WHAT YOU NEED TO DO ->
Nothing but the lines from the one containing "wall art: present [295,153,346,210]" through the end of the data should be output, each reproduced exactly.

TASK INPUTS ->

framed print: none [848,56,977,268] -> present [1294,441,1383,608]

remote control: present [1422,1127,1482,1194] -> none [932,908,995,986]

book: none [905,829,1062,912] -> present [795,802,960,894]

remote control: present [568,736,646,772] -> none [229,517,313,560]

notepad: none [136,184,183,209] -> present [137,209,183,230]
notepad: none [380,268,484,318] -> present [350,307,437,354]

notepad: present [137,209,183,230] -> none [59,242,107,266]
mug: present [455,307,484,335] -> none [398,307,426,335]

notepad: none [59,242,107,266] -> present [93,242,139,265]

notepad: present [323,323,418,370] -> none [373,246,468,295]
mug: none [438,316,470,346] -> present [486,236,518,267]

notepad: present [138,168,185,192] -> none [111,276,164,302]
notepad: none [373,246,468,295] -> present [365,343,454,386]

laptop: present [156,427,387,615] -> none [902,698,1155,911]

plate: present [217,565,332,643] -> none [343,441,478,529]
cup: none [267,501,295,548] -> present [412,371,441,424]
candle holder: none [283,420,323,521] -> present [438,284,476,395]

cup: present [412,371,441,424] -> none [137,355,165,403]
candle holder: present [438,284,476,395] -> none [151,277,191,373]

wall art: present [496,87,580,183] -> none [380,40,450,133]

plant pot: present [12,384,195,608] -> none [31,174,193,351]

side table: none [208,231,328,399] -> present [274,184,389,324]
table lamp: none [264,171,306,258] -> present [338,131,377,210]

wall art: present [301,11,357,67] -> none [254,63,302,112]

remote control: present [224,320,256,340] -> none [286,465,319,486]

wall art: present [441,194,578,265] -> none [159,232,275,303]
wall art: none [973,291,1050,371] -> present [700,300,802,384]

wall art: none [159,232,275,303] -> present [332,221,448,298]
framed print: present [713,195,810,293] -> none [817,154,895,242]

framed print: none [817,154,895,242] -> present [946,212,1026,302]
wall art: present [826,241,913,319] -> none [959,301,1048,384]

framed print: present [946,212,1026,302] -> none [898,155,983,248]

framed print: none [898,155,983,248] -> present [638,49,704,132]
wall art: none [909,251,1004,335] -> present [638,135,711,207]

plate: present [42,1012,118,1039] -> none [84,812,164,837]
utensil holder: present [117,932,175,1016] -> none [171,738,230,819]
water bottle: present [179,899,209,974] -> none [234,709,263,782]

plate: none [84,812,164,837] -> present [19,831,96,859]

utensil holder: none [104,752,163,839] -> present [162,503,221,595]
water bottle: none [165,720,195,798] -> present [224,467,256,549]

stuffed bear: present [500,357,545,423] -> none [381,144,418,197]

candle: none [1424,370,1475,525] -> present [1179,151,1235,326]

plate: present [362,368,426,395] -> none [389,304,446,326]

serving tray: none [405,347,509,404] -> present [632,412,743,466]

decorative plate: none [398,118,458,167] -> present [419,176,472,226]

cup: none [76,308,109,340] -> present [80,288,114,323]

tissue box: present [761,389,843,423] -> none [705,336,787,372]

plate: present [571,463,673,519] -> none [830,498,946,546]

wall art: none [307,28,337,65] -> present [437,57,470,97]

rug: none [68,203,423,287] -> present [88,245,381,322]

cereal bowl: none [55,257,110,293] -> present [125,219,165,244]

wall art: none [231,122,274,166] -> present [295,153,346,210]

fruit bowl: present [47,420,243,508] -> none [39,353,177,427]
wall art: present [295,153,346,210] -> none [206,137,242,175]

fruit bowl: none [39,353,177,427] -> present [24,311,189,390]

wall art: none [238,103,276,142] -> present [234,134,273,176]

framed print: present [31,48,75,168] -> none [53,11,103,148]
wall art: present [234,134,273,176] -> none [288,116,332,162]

RESPONSE TO THIS EXERCISE ->
wall art: present [295,153,346,210] -> none [206,137,242,175]

fruit bowl: none [39,353,177,427] -> present [24,311,189,390]

wall art: none [238,103,276,142] -> present [234,134,273,176]

framed print: present [31,48,75,168] -> none [53,11,103,148]
wall art: present [234,134,273,176] -> none [288,116,332,162]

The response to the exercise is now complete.